While third-quarter results showed modest year-over-year growth in revenue and earnings, both missed expectations. Management’s statement that prior filings should no longer be relied upon and the likelihood of material weaknesses in internal controls have raised governance and reporting risk concerns, weighing heavily on near-term confidence despite underlying operational activity.
Alphabet Plans Bond Sale to Fund Accelerating AI Investments
Alphabet (GOOG, GOOGL) announced plans to raise funds through a bond offering, reportedly targeting around $15 billion, to support its expanding AI infrastructure investments. The move follows guidance for $175 billion to $185 billion in capital expenditures for 2026, underscoring the company’s aggressive push to scale AI capabilities across its ecosystem.
The decision to tap debt markets highlights Alphabet’s balance sheet strength and confidence in long-term cash flow generation, while signaling a more capital-intensive phase of AI competition. Markets generally view the bond issuance as a strategic step to preserve financial flexibility amid escalating AI spending.
Strategy Adds to Bitcoin Holdings Despite Ongoing Price Volatility
Strategy (MSTR) continued its bitcoin accumulation, purchasing 1,142 BTC worth approximately $90 million over the past week at an average price near $79,000 per coin.
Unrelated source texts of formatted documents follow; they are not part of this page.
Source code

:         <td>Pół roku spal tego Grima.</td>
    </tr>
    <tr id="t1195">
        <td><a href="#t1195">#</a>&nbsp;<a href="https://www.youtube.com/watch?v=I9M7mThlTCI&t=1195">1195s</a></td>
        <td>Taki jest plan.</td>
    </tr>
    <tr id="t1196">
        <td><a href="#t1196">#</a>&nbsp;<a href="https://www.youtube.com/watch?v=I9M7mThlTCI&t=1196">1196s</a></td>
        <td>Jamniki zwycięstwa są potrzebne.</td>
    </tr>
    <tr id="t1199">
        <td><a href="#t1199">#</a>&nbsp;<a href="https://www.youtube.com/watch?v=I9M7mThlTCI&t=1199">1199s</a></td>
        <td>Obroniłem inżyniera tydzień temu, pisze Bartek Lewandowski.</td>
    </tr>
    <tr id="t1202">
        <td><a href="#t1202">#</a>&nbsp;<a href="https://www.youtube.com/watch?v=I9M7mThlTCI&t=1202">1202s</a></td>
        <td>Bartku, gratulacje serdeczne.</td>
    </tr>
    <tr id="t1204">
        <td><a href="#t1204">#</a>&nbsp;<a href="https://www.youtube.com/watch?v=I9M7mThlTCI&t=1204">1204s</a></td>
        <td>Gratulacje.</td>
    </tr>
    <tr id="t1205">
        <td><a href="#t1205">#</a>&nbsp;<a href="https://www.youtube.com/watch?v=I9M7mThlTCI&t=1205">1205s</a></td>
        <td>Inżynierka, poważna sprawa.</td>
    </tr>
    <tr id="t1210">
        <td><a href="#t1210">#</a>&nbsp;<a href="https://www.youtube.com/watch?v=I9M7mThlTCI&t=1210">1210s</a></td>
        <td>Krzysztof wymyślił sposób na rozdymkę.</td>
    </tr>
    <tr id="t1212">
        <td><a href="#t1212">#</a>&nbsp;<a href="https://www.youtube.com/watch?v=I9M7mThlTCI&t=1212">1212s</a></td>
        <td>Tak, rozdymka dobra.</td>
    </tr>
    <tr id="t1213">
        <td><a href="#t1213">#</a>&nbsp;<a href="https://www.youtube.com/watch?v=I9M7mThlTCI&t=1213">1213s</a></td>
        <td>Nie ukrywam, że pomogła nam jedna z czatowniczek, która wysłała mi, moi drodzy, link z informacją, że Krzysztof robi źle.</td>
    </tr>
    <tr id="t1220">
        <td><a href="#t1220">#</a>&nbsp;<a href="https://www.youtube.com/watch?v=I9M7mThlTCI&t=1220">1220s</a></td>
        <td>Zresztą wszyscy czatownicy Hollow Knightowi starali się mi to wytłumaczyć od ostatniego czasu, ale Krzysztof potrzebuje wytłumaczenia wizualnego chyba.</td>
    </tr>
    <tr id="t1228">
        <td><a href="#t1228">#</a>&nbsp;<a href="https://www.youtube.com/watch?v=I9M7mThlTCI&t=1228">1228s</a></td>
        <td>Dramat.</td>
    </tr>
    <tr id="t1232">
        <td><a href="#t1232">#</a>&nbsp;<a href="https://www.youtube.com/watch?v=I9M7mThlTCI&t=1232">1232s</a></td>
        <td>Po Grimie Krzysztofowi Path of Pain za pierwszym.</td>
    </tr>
The purchases were funded through equity issuance, bringing total holdings to more than 714,000 BTC with an aggregate cost of about $54.35 billion.
The move reinforces management’s long-term conviction in bitcoin as a core treasury asset, even as market prices remain below the company’s average purchase cost and crypto volatility persists. For investors, MSTR increasingly functions as a leveraged bitcoin exposure, with equity performance closely tied to movements in digital asset prices.
📅 Earnings Watch

Markets are entering a phase where leadership is being tested across assets, with investors balancing strong earnings signals against tighter macro data and valuation discipline. As volatility lingers, attention remains on whether recent rebounds can broaden or give way to more selective positioning in the weeks ahead.